# Printer USB Device not recognized when I plug it in



## multiplex77 (Aug 27, 2006)

Hi everyone,

I have a laptop (Win XP Pro version 2002, SP2) and I periodically connect my Brother printer (MFC-425CN) into the USB port to print out documents. But now when I connect it, I get the following pop up balloon on my taskbar:

*USB Device not recognized*
One of the USB devices attached to this computer has malfunctioned, and Windows does not recognize it.

I have been using my printer for the past 6 months. Last month, this same error occurred. I fixed it by uninstalling the printer driver, going into the Windows Device Manager and uninstalling all the USB controllers, then rebooting. It seemed to work fine after that...until now. I just uninstalled the USB controllers and rebooted, but it still pops up that same error when I connect my printer. I'm not sure if the fault lies with my printer, cos it works fine with my other PC.

I've also tried using other USB ports, but the same problem occurs.
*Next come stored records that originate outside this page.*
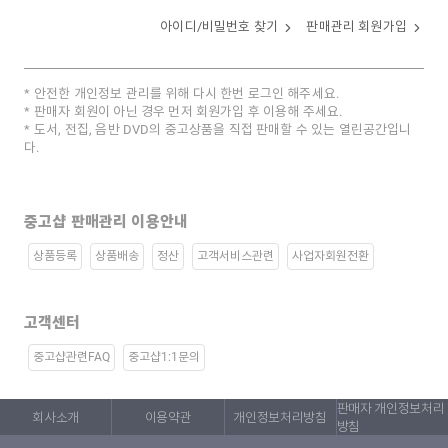
아이디/비밀번호 찾기
판매관리 회원가입
안전한 개인정보 관리를 위해 다시 한번 로그인 해주세요.
판매자 회원이 아닌 경우 먼저 회원가입 후 이용해 주세요.
도서, 전집, 음반 DVD의 중고상품을 직접 판매할 수 있는 열린공간입니
다.
중고샵 판매관리 이용안내
상품등록
상품배송
정산
고객서비스관련
사업자회원전환
고객센터
중고샵관련FAQ
중고샵1:1문의
판매자 개인정보처리
회사소개
이용약관
개인정보처리방침
방침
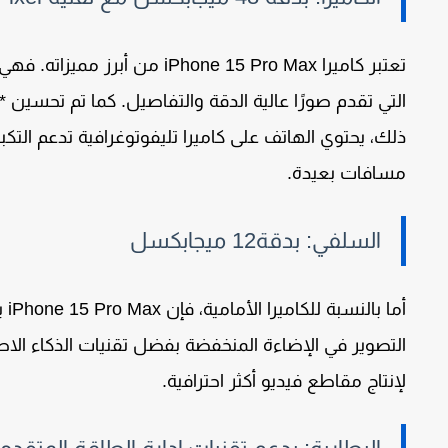
تعتبر كاميرا
iPhone 15 Pro Max
من أبرز مميزاته. فهي 
التي تقدم صورًا عالية الدقة والتفاصيل. كما تم تحسين *
ذلك، يحتوي الهاتف على كاميرا تليفوتوغرافية تدعم
التكب
مسافات بعيدة.
السلفي: بدقة12 ميجابكسل
أما بالنسبة للكاميرا الأمامية، فإن
iPhone 15 Pro Max
ي
التصوير في الإضاءة المنخفضة بفضل تقنيات الذكاء الاصط
لإنتاج مقاطع فيديو أكثر احترافية.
I can't be uninstalling my printer driver and the USB controller every month. Can anyone advise what steps I can take to fix this permanently?
Thanks for the help.


----------



## jflan (May 29, 2005)

Hello multiplex77,

Have you looked in Device Manager during one of these failures and do you see "USB Printer Support" still present ?
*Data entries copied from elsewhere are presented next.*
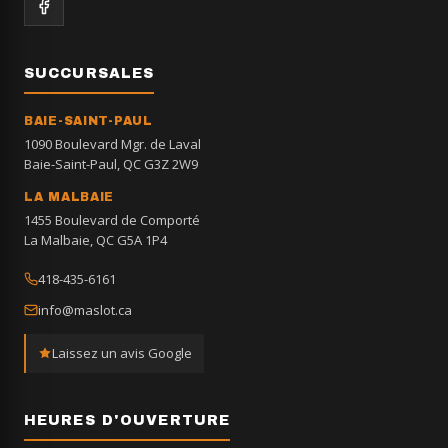
SUCCURSALES
BAIE-SAINT-PAUL
1090 Boulevard Mgr. de Laval
Baie-Saint-Paul, QC G3Z 2W9
LA MALBAIE
1455 Boulevard de Comporté
La Malbaie, QC G5A 1P4
418-435-6161
info@maslot.ca
Laissez un avis Google
HEURES D'OUVERTURE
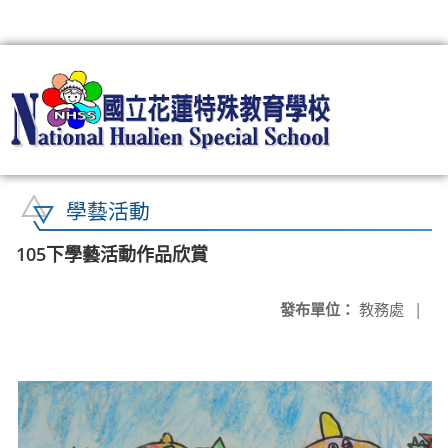
:::
學藝活動
105下學藝活動作品欣賞
發布單位：
教務處
|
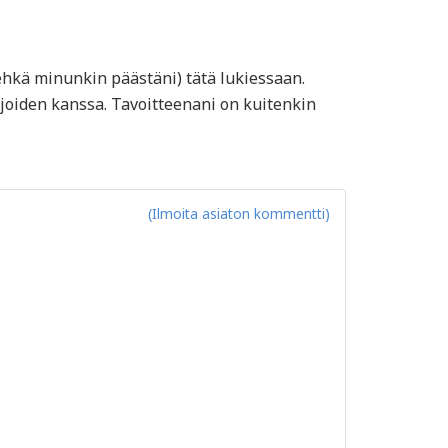
(ehkä minunkin päästäni) tätä lukiessaan.
joiden kanssa. Tavoitteenani on kuitenkin
(Ilmoita asiaton kommentti)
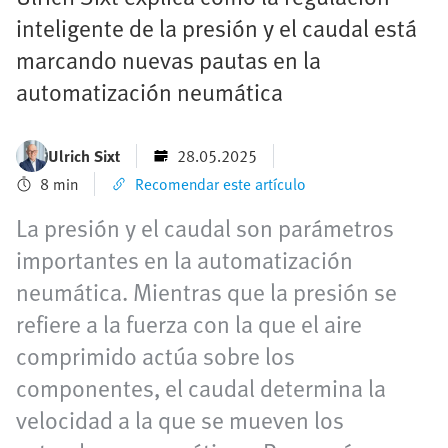
inteligente de la presión y el caudal está
marcando nuevas pautas en la
automatización neumática
Ulrich Sixt
28.05.2025
8 min
Recomendar este artículo
La presión y el caudal son parámetros
importantes en la automatización
neumática. Mientras que la presión se
refiere a la fuerza con la que el aire
comprimido actúa sobre los
componentes, el caudal determina la
velocidad a la que se mueven los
Have you tried powering down the printer, connecting USB and then powering up as opposed to hot-plugging ?


----------



## multiplex77 (Aug 27, 2006)

Hi jflan,

Thanks for the reply. I think I tried all that but it still didn't work. Anyway I worked around the problem by installing the Network printer, so now I can print to it through the printer rather than thru USB cable.

Thanks for the help.


----------



## jflan (May 29, 2005)

Good.
Glad you got it working.


----------



## Mauro (Jul 27, 2007)

Hi multiplex77!

Are you always using the same USB cable?


----------